On June 12, 1996, Ontario, Canada’s chief medical officer, Dr. Richard Schabas, issued a public health advisory on the presumed link between consumption of California strawberries and an outbreak of diarrheal illness among some 40 people in the Metro Toronto area. The announcement followed a similar statement from the Department of Health and Human Services in Houston, Texas, which was investigating a cluster of 18 cases of cyclospora illness among oil executives.
Turns out it was Guatemalan raspberries, and no one was happy.
Once epidemiology identifies a probable link between a food and some dangerous bug, health officials have to decide whether it makes sense to warn the public. In retrospect, the decision seems straightforward, but there are several possibilities that must be weighed at the time.

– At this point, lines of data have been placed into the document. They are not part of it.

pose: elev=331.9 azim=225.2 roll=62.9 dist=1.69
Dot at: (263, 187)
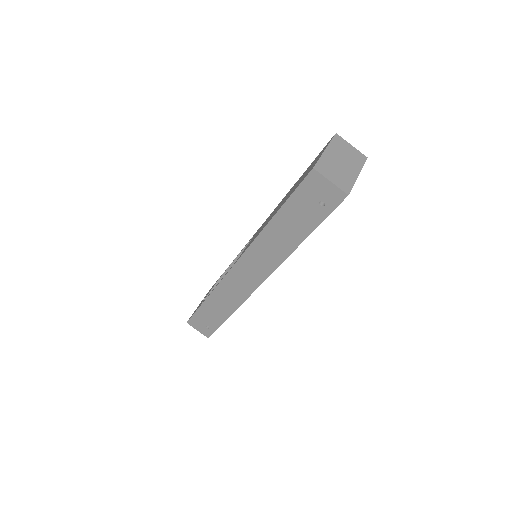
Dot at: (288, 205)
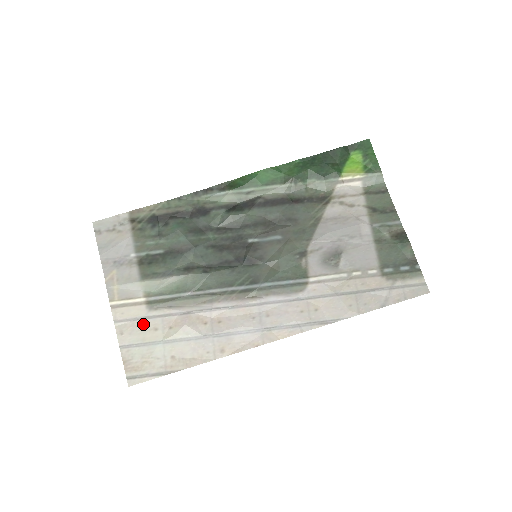
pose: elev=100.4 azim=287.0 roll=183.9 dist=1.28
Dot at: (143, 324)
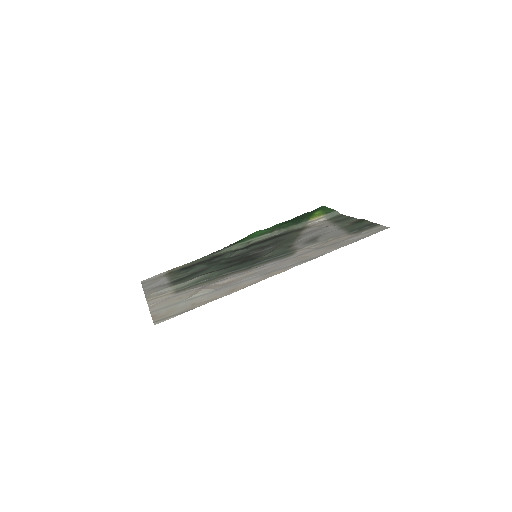
Dot at: (170, 299)
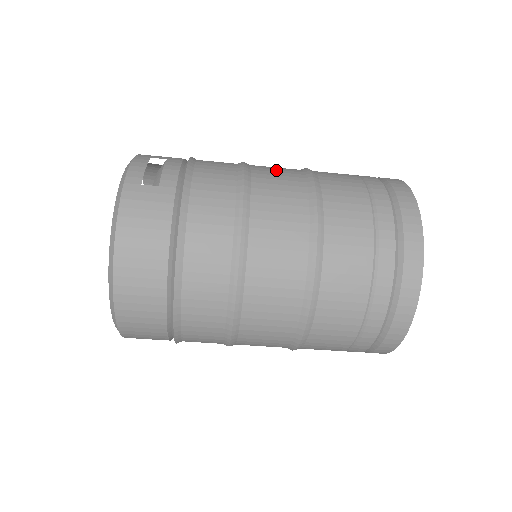
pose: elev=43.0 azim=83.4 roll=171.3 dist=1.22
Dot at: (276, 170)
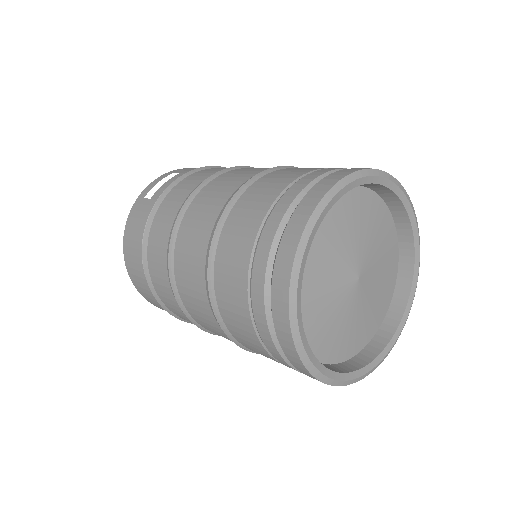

Back in 1996, when the Ontario Ministry of Health decided to warn people that eating imported strawberries might be connected to cyclospora infection, two outcomes were possible: if it turned out that strawberries were implicated, the ministry made a smart decision, warning people against something that could hurt them; if strawberries were not implicated, then the ministry made a bad decision with the result that strawberry growers and sellers lost money and people stopped eating something that was good for them.
If the ministry decided not to warn people, another two outcomes were possible: if strawberries were implicated, then the ministry made a bad decision and people could have acquired a parasitic infection they could have avoided had they been given the information (lawsuits usually follow); if strawberries were definitely not implicated then nothing happens, the industry does not suffer and the ministry does not get in trouble for not telling people.
These scenarios apply to any decision to go public.
It’s not that a new model is required – any model will do – as long as someone in some regulatory agency will put in writing the decisions involved in when to go public, with all assumptions laid bare. Then it can enter public discourse and be improved.